ESPECTRO AUTISTA (TEA)

Fernanda de Oliveira Viana1


Professor Orientador Sérgio Henrique Gonçalves da Rocha 2

Resumo: O Transtorno do Espectro Autista (TEA) ainda é visto como um desafio


para muitos, por se tratar de um espectro, cada indivíduo possui características
distintas que devem ser consideradas pelo terapeuta ao acolher esta criança para o
atendimento. Esse relatório trata-se da análise das sessões de arteterapia do estágio
curricular do curso de pós-graduação realizadas em uma sala particular adaptada
para o trabalho com uma criança com TEA, com sessões individuais semanais com
duração de 50 a 60 minutos, realizadas de junho a outubro de 2022, com um e as
vezes dois encontros semanais. Os instrumentos utilizados foram anamnese
(entrevista elaborada para coleta de informações) com a mãe e registro das sessões.
Foram realizadas 23 sessões incluindo a entrevista e feedback com a mãe. A
criança, não possuía os pré-requisitos necessários para uma comunicação verbal
adequada e só ficava parada quando estava focada em algo de seu interesse.

* **DESCRIÇÃO DA TAREFA**:
Reproduza sem alterações a parte do trecho sobre o autismo que começa com as palavras "Professor Orientador Sérgio" e termina com "registro das sessões.". Use somente o trecho sobre o autismo como fonte.

* **DADOS FORNECIDOS**:
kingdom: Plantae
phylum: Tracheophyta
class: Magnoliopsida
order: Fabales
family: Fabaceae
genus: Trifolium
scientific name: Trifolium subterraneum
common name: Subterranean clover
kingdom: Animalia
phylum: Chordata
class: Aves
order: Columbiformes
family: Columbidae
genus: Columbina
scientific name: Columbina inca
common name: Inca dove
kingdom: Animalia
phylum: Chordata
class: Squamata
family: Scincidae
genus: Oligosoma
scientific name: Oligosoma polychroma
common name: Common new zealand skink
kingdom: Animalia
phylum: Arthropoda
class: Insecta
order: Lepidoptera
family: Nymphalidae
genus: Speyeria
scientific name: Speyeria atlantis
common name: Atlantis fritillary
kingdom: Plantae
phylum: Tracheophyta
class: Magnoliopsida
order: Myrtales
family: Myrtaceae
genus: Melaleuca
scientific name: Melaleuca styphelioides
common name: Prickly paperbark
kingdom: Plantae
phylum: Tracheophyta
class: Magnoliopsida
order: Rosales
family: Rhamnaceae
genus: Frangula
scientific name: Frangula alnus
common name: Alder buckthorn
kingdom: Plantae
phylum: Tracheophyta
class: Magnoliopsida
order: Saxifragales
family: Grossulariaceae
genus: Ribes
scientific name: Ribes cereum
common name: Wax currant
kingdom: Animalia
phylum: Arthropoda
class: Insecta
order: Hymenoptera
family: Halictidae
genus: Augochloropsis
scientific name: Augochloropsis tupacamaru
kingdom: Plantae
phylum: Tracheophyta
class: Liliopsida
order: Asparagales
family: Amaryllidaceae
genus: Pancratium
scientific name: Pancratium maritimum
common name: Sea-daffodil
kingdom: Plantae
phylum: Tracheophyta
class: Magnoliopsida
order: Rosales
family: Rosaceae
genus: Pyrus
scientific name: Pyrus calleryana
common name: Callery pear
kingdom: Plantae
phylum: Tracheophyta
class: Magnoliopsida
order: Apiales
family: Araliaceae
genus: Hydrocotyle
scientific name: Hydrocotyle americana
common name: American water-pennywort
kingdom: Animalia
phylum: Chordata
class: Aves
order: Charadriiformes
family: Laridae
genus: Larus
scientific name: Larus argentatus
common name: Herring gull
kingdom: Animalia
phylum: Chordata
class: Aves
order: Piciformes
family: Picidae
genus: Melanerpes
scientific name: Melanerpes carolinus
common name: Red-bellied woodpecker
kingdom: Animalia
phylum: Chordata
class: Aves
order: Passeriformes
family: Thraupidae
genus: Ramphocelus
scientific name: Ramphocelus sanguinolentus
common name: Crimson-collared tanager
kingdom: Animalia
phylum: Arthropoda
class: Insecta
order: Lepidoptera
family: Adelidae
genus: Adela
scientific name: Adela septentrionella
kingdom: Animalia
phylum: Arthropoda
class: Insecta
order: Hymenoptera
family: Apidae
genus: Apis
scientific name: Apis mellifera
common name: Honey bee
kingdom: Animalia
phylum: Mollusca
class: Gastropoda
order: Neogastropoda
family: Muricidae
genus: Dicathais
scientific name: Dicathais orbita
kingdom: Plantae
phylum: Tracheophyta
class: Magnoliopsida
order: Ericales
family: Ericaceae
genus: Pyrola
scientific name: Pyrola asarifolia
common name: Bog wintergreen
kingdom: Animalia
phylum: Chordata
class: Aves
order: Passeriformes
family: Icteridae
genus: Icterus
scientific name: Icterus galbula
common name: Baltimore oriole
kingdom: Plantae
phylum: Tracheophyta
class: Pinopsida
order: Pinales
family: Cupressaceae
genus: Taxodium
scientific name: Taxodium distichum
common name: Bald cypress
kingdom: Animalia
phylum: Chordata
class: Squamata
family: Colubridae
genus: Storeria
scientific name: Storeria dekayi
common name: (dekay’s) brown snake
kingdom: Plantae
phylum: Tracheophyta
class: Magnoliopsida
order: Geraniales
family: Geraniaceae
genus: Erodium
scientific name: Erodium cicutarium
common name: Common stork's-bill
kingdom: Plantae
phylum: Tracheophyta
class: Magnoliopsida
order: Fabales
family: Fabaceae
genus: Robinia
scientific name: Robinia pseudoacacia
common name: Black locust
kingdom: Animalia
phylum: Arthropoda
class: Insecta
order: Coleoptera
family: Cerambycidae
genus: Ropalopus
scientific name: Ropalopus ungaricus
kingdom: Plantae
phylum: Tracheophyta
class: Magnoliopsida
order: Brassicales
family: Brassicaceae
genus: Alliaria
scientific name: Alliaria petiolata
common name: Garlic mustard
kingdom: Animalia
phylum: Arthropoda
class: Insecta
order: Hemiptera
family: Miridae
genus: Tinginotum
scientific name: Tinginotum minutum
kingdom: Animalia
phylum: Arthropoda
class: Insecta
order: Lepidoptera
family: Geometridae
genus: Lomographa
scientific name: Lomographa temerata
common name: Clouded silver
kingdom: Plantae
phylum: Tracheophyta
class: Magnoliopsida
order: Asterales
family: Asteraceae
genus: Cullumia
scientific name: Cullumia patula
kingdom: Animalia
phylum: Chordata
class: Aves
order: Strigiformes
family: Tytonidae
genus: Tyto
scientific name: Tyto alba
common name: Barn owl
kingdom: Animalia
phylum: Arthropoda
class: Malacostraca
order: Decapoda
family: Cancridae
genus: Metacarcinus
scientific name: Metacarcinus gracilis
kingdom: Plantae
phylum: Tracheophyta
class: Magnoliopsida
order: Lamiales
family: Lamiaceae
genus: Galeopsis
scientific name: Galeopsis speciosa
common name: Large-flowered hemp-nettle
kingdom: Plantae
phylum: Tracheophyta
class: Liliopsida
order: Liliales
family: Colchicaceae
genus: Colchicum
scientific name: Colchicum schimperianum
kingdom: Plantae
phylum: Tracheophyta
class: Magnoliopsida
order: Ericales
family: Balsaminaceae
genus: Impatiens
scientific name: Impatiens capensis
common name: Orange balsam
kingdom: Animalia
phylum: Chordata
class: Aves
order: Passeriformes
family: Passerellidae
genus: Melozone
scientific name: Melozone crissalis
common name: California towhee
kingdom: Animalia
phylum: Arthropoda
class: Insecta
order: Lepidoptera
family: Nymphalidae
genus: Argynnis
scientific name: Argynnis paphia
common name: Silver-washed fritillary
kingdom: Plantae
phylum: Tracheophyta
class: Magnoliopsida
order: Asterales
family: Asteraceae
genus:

* **RESPOSTA DA TAREFA**:
Professor Orientador Sérgio Henrique Gonçalves da Rocha 2

Resumo: O Transtorno do Espectro Autista (TEA) ainda é visto como um desafio


para muitos, por se tratar de um espectro, cada indivíduo possui características
distintas que devem ser consideradas pelo terapeuta ao acolher esta criança para o
atendimento. Esse relatório trata-se da análise das sessões de arteterapia do estágio
curricular do curso de pós-graduação realizadas em uma sala particular adaptada
para o trabalho com uma criança com TEA, com sessões individuais semanais com
duração de 50 a 60 minutos, realizadas de junho a outubro de 2022, com um e as
vezes dois encontros semanais. Os instrumentos utilizados foram anamnese
(entrevista elaborada para coleta de informações) com a mãe e registro das sessões.